* _Required work_
Set out the records below again exactly; skip the images.
Data supplied section start
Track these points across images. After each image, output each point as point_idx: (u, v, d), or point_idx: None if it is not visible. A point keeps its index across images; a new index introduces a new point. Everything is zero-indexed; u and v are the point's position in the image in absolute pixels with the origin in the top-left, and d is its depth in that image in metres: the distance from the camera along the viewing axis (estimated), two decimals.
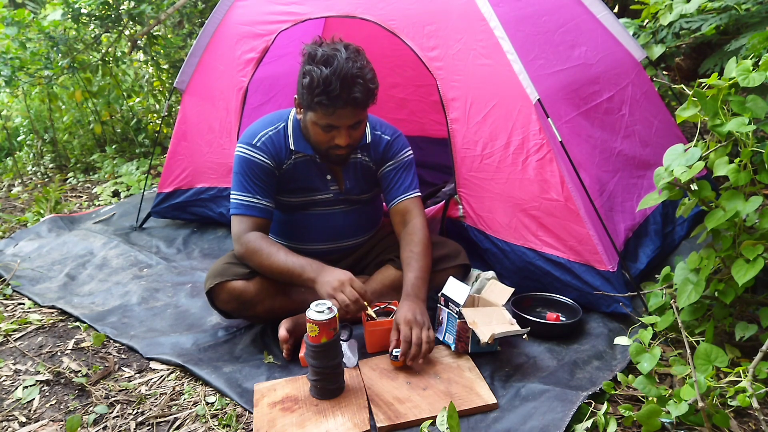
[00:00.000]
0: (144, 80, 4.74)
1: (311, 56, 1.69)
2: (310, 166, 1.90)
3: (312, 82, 1.65)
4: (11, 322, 2.13)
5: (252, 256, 1.77)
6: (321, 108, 1.68)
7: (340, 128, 1.73)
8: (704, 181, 1.58)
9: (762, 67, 1.55)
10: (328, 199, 1.94)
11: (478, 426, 1.44)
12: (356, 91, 1.65)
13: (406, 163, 1.97)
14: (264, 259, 1.75)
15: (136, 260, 2.59)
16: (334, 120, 1.71)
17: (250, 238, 1.79)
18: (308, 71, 1.67)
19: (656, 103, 2.43)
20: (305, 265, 1.71)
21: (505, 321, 1.67)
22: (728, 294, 1.56)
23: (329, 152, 1.82)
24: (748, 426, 1.41)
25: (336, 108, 1.67)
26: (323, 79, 1.63)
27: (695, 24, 2.62)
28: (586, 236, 1.82)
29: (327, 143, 1.78)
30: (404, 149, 1.98)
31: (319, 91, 1.64)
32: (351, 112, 1.70)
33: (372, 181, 1.99)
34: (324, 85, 1.63)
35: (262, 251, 1.75)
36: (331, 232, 1.98)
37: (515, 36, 1.89)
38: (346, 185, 1.94)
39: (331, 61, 1.64)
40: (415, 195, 1.94)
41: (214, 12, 2.56)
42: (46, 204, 3.48)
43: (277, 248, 1.77)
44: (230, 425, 1.54)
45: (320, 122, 1.73)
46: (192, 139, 2.74)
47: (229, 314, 1.88)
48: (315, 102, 1.67)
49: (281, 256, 1.74)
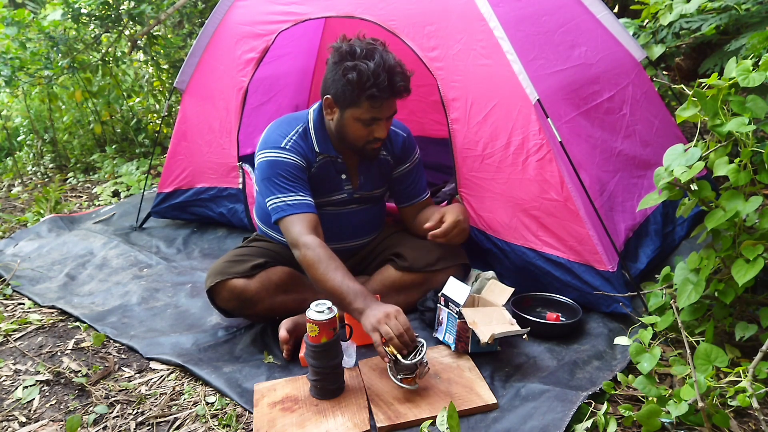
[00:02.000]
0: (144, 80, 4.74)
1: (350, 53, 1.71)
2: (330, 168, 1.91)
3: (361, 77, 1.67)
4: (11, 322, 2.13)
5: (308, 267, 1.68)
6: (370, 101, 1.70)
7: (381, 120, 1.77)
8: (704, 181, 1.58)
9: (762, 67, 1.55)
10: (342, 199, 1.95)
11: (478, 426, 1.44)
12: (399, 80, 1.71)
13: (419, 163, 2.07)
14: (320, 274, 1.64)
15: (136, 260, 2.59)
16: (378, 112, 1.74)
17: (309, 244, 1.68)
18: (353, 67, 1.68)
19: (656, 103, 2.43)
20: (357, 294, 1.59)
21: (505, 321, 1.67)
22: (728, 294, 1.56)
23: (366, 147, 1.83)
24: (748, 426, 1.40)
25: (384, 99, 1.71)
26: (372, 73, 1.66)
27: (695, 24, 2.62)
28: (585, 236, 1.82)
29: (366, 138, 1.80)
30: (416, 148, 2.07)
31: (370, 84, 1.67)
32: (394, 103, 1.77)
33: (385, 178, 2.02)
34: (373, 78, 1.67)
35: (320, 264, 1.64)
36: (341, 232, 1.98)
37: (515, 36, 1.89)
38: (360, 181, 1.96)
39: (373, 55, 1.69)
40: (427, 196, 2.09)
41: (214, 12, 2.56)
42: (46, 204, 3.48)
43: (335, 266, 1.64)
44: (230, 425, 1.54)
45: (364, 117, 1.74)
46: (192, 139, 2.74)
47: (229, 313, 1.88)
48: (366, 96, 1.69)
49: (337, 277, 1.62)
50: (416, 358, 1.51)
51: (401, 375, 1.52)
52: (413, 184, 2.05)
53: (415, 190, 2.05)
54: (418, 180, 2.06)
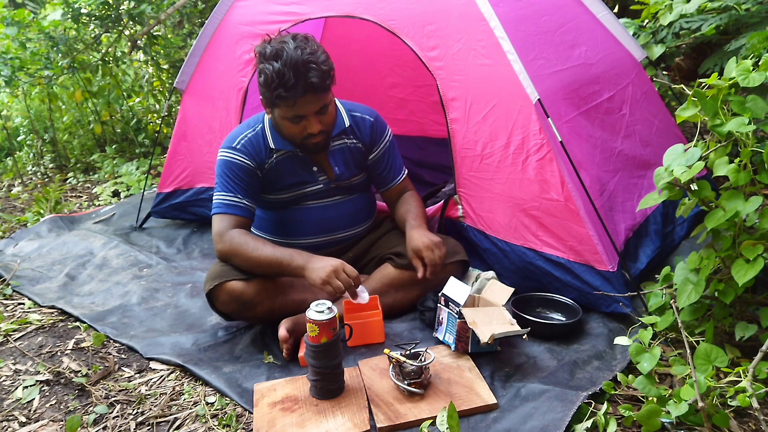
Data supplied section end
* _Written answer_
Track these points across images. After each image, output each point as point_idx: (u, v, d), or point_idx: None if it is not visible. A point keeps its index across images; a new index introduces a new point. Everything is zero-indexed; u and v are the point's position in the image in absolute pixels with the origin in the top-left, and d is its depth in that image in metres: the distance from the camera along the viewing axis (estimated), two decimals.
[00:00.000]
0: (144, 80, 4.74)
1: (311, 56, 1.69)
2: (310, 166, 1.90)
3: (312, 82, 1.65)
4: (11, 322, 2.13)
5: (252, 256, 1.77)
6: (321, 108, 1.68)
7: (340, 128, 1.73)
8: (704, 181, 1.58)
9: (762, 67, 1.55)
10: (328, 199, 1.94)
11: (478, 426, 1.44)
12: (356, 91, 1.65)
13: (406, 163, 1.97)
14: (264, 259, 1.75)
15: (136, 260, 2.59)
16: (334, 120, 1.71)
17: (250, 238, 1.79)
18: (308, 71, 1.67)
19: (656, 103, 2.43)
20: (305, 265, 1.71)
21: (505, 321, 1.67)
22: (728, 294, 1.56)
23: (329, 152, 1.82)
24: (748, 426, 1.41)
25: (336, 108, 1.67)
26: (323, 79, 1.63)
27: (695, 24, 2.62)
28: (586, 236, 1.82)
29: (327, 143, 1.78)
30: (404, 149, 1.98)
31: (319, 91, 1.64)
32: (351, 112, 1.70)
33: (372, 181, 1.99)
34: (324, 85, 1.63)
35: (262, 251, 1.75)
36: (331, 232, 1.98)
37: (515, 36, 1.89)
38: (346, 185, 1.94)
39: (331, 61, 1.64)
40: (415, 195, 1.94)
41: (214, 12, 2.56)
42: (46, 204, 3.48)
43: (277, 248, 1.77)
44: (230, 425, 1.54)
45: (320, 122, 1.73)
46: (192, 139, 2.74)
47: (229, 314, 1.88)
48: (315, 102, 1.67)
49: (281, 256, 1.74)
[00:02.000]
0: (144, 80, 4.74)
1: (350, 53, 1.71)
2: (330, 168, 1.91)
3: (361, 77, 1.67)
4: (11, 322, 2.13)
5: (308, 267, 1.68)
6: (370, 101, 1.70)
7: (381, 120, 1.77)
8: (704, 181, 1.58)
9: (762, 67, 1.55)
10: (342, 199, 1.95)
11: (478, 426, 1.44)
12: (399, 80, 1.71)
13: (419, 163, 2.07)
14: (320, 274, 1.64)
15: (136, 260, 2.59)
16: (378, 112, 1.74)
17: (309, 244, 1.68)
18: (353, 67, 1.68)
19: (656, 103, 2.43)
20: (357, 294, 1.59)
21: (505, 321, 1.67)
22: (728, 294, 1.56)
23: (366, 147, 1.83)
24: (748, 426, 1.40)
25: (384, 99, 1.71)
26: (372, 73, 1.66)
27: (695, 24, 2.62)
28: (585, 236, 1.82)
29: (366, 138, 1.80)
30: (416, 148, 2.07)
31: (370, 84, 1.67)
32: (394, 103, 1.77)
33: (385, 178, 2.02)
34: (373, 78, 1.67)
35: (320, 264, 1.64)
36: (341, 232, 1.98)
37: (515, 36, 1.89)
38: (360, 181, 1.96)
39: (373, 55, 1.69)
40: (427, 196, 2.09)
41: (214, 12, 2.56)
42: (46, 204, 3.48)
43: (335, 266, 1.64)
44: (230, 425, 1.54)
45: (364, 117, 1.74)
46: (192, 139, 2.74)
47: (229, 313, 1.88)
48: (366, 96, 1.69)
49: (337, 277, 1.62)
50: (416, 358, 1.51)
51: (401, 375, 1.52)
52: (413, 184, 2.05)
53: (415, 190, 2.05)
54: (418, 180, 2.06)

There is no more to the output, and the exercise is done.